Andere erinnern sich an die herzlichen Empfänge und an die Berge von Früchten und Nüssen, die wir bei jedem Aufenthalt geschenkt bekamen und wie erwachsene Menschen mit zitternden Händen dastanden und uns Informationsblätter überreichten.
Wieder anderen ist die Szene in Erinnerung geblieben, als wir auf dem Marktplatz eines größeren Dorfes von einem Pulk Menschen verfolgt wurden, die in ihrem Leben wohl noch nie einem Europäer begegnet waren und es in Zukunft auch nie wieder werden.
Größere Highlights erlebten wir auch im Hotel, in dem wir während der Zeit in Shandong residierten. Sei es der - freundlich ausgedrückt - trunkene Kalligraph, einer der besten Chinas, der eines Abends in das Hotel einkehrte und uns eine spontane Privatvorführung seiner Künste gewährte, sei es das allabendliche Zusammensein mit der chinesischen Delegation, deren Mitglieder wahrscheinlich genauso viel Spaß an unserem Aufenthalt hatten wie wir, sei es bei der Erklimmung des Meng Shan - und der darauf folgenden Abfahrt mit dem Bus. Es würde den Rahmen dieses Artikels sprengen, jede Erfahrung der Studienfahrt zu schildern.
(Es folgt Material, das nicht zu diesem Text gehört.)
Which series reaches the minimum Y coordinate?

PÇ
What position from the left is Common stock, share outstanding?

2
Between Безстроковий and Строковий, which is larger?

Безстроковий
China 2010 (07)Nach einer knappen Woche auf dem Land sah es der Plan vor, wieder in die Großstadt zu reisen: Qingdao, ehemals deutsche Kolonialstadt und Ort der Segelwettbewerbe der Olympischen Spiele 2008, doppelt so groß wie Berlin, bekannt für das beste Bier Chinas – nach deutschem Reinheitsgebot gebraut, versteht sich.
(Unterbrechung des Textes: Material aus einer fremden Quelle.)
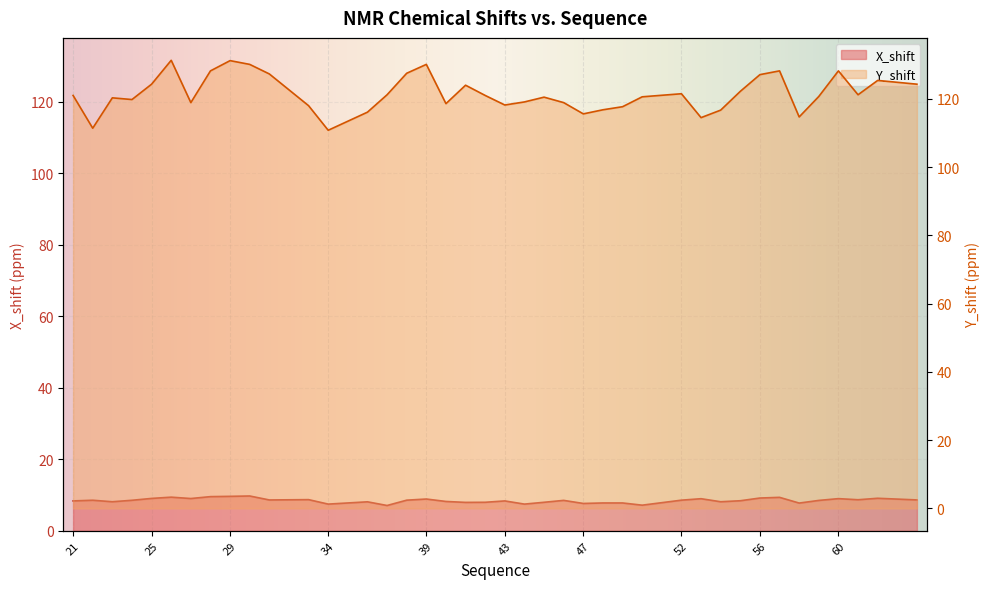

What value does the X_shift series have at 45?

8.0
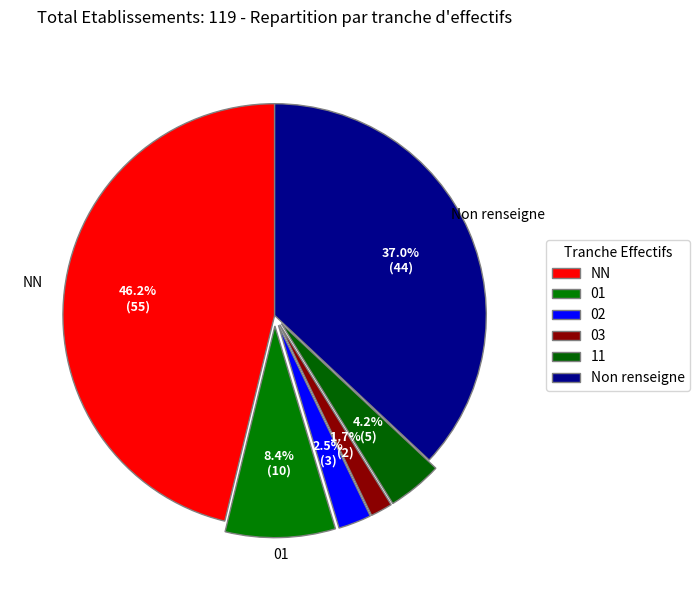

Which category has the biggest portion of the pie?

NN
Wieder ein Kontrast, wieder eine Fülle von neuen Eindrücken. Wir lernten schon am ersten Abend unsere Reiseführerin, Ursula Ullmann kennen. Und auch ihr Temperament.
Wer sie nicht erlebt hat, kann sich nicht vorstellen, wie sie war. Es lassen sich lediglich Situationen erzählen, mit der die Hamburgerin sich trefflich personifizieren lassen kann, etwa als sie einem Taxifahrer die Zigarette aus dem Mund schlug ("Das ist schlecht für die Gesundheit!"), uns über angeblichen Smog in Qingdao aufklärte ("Smog!? Das ist Seeluft ihr Süddeutschen!!") oder sich als die selbsterklärte Königin von Qingdao vorstellte, vorrangig um günstigeren Eintritt zu erlangen. Seit Jahren setzt sich "Ulla" in Qingdao für die Erhaltung deutschen Kulturerbes ein und hat, das muss man ihr lassen, auch einiges erreicht. Ihr erklärtes Ziel ist es, Qingdao zum Weltkulturerbe zu machen. Wer Ulla kennt, zweifelt keinen Augenblick an ihrer Ernsthaftigkeit.
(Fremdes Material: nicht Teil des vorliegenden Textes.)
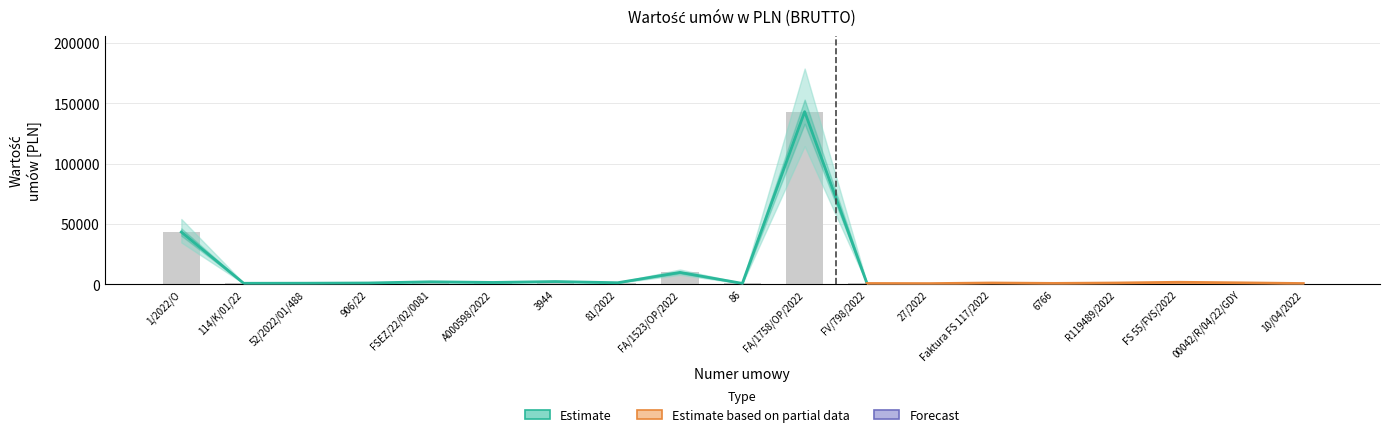

What is the greatest value displayed?

143070.0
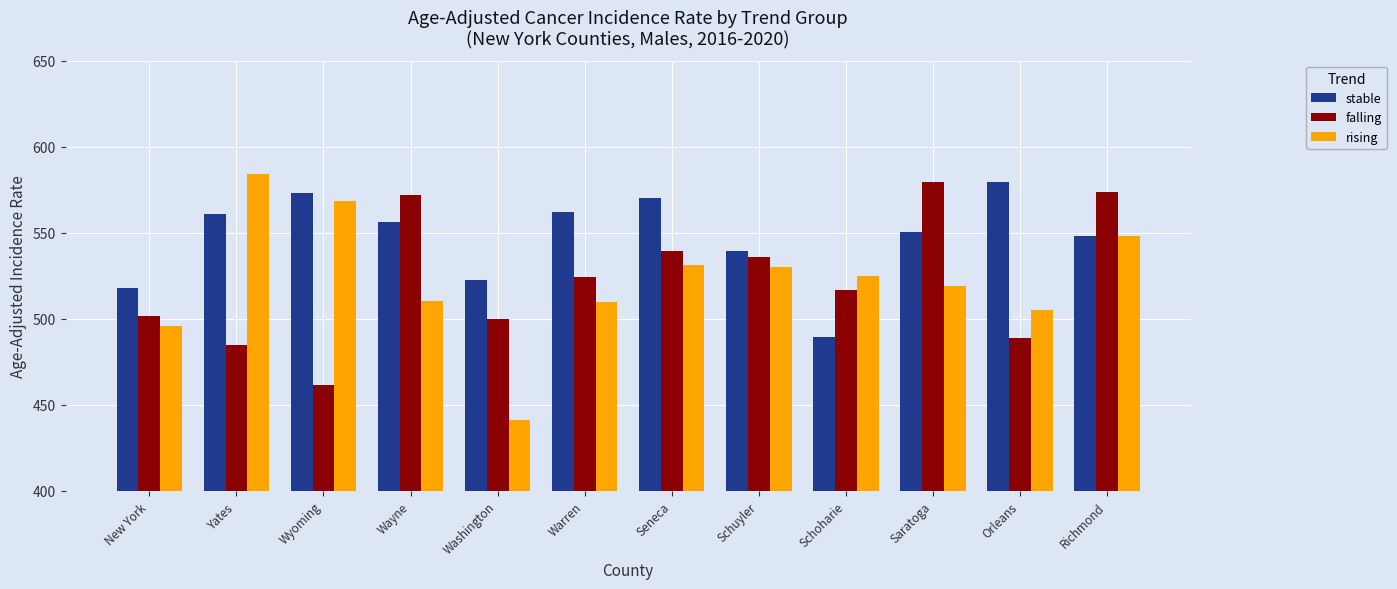

What is the greatest value displayed?

584.2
Die Zeit in China war denke ich für viele eine einmalige und einprägsame Erfahrung. Dass die Reise in dieser Form möglich war, haben wir den beiden Personen zu verdanken, die sehr viel Zeit und Energie in diese Studienfahrt steckten: Herrn Elvers und Herrn Bichler. Ich, und ich denke da spreche ich für alle Teilnehmer der Studienfahrt, hätte mir keine besseren Reisebegleiter vorstellen können.

Manche haben vor, nach dem Abitur ein Jahr in China zu verbringen. Für andere bleibt die vergangene Zeit vielleicht die einzige, die sie je dort verbracht hatten.
Uns alle jedenfalls, die wir diese zwei Wochen mit Herrn Elvers und Herrn Bichler in Shanghai, Shandong und Qingdao verbringen durften, hat diese Studienfahrt berührt und uns allen bleibt sie sicher noch lange in Erinnerung.